1. Instruments (CPU)

1. Xcode > Open Developer Tool > Instruments
2. Select "Time Profiler"
3. Choose device and app
4. Record and analyze hotspots

2. Instruments (Memory)

1. Instruments > Allocations
2. Look for memory growth
3. Check for leaks with "Leaks" template

3. Instruments (Energy)

1. Instruments > Energy Log
2. Measure power consumption
3. Identify energy spikes

Linux

1. perf (CPU profiling)

# Record
perf record -F 99 -g ./target/release/mobile-ai

# Report
perf report

# Flamegraph
perf script | stackcollapse-perf.pl | flamegraph.pl > flamegraph.svg

2. valgrind (Memory profiling)

# Memcheck (leaks)
valgrind --leak-check=full --show-leak-kinds=all ./target/release/mobile-ai

# Massif (heap profiling)
valgrind --tool=massif ./target/release/mobile-ai
ms_print massif.out.* > massif.txt

# Callgrind (call graph)

Request 1 ▸
Can you sum up the profiling guide in two sentences?
Request 2 ▸
Could you pick up the profiling guide from where it stops and keep it going?

Listed records ▸
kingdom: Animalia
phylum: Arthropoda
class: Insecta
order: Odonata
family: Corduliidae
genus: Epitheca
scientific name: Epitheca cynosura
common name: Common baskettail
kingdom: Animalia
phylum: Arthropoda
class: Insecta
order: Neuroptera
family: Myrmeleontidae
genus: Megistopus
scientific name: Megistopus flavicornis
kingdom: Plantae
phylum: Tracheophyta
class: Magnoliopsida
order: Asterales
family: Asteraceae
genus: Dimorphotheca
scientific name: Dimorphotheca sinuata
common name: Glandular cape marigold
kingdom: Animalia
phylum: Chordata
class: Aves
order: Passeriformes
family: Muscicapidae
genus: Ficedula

Task response 1 ▸
On the Apple side, Instruments handles CPU profiling through the "Time Profiler" template, memory profiling through Allocations and the "Leaks" template, and energy profiling through Energy Log. On Linux, perf records and reports CPU profiles and can produce a flamegraph, while valgrind checks for leaks with Memcheck and profiles the heap with Massif.

Task response 2 ▸
valgrind --tool=callgrind ./target/release/mobile-ai
kcachegrind callgrind.out.*

3. cargo-flamegraph

# Install
cargo install flamegraph

# Generate flamegraph
cargo flamegraph --bench orchestrator_bench

# Open flamegraph.svg

Custom Instrumentation

use std::time::Instant;

// Timing macro
macro_rules! time_it {
    ($name:expr, $code:block) => {{
        let start = Instant::now();
        let result = $code;
        let elapsed = start.elapsed();
        eprintln!("{}: {:?}", $name, elapsed);
        result
    }};
}

// Usage
pub fn process(&mut self, query: Query) -> Result<Response, String> {
    time_it!("total_query_processing", {
        let eval = time_it!("expert_evaluation", {
            self.expert.evaluate(&query)
        });

        let (route, confidence) = time_it!("routing_decision", {
            self.router.route(&query)
        });

        // ... rest of processing
    })
}

Conditional Compilation

#[cfg(feature = "profiling")]
macro_rules! time_it {
    ($name:expr, $code:block) => {{ /* instrumented version */ }};
}

#[cfg(not(feature = "profiling"))]
macro_rules! time_it {
    ($name:expr, $code:block) => {{ $code }};
}

Add to Cargo.toml:

[features]
profiling = []

Build with profiling:

cargo build --release --features profiling

CPU Optimization {#cpu-optimization}

Hotspot Identification

Based on profiling, typical hotspots:

  1. Reservoir update (~40% of CPU time)
  2. MLP forward pass (~30% of CPU time)
  3. Text encoding (~15% of CPU time)
  4. Routing logic (~10% of CPU time)
  5. Other (~5%)

Optimization Techniques

1. SIMD Vectorization

ARM NEON (Android, iOS, Linux ARM)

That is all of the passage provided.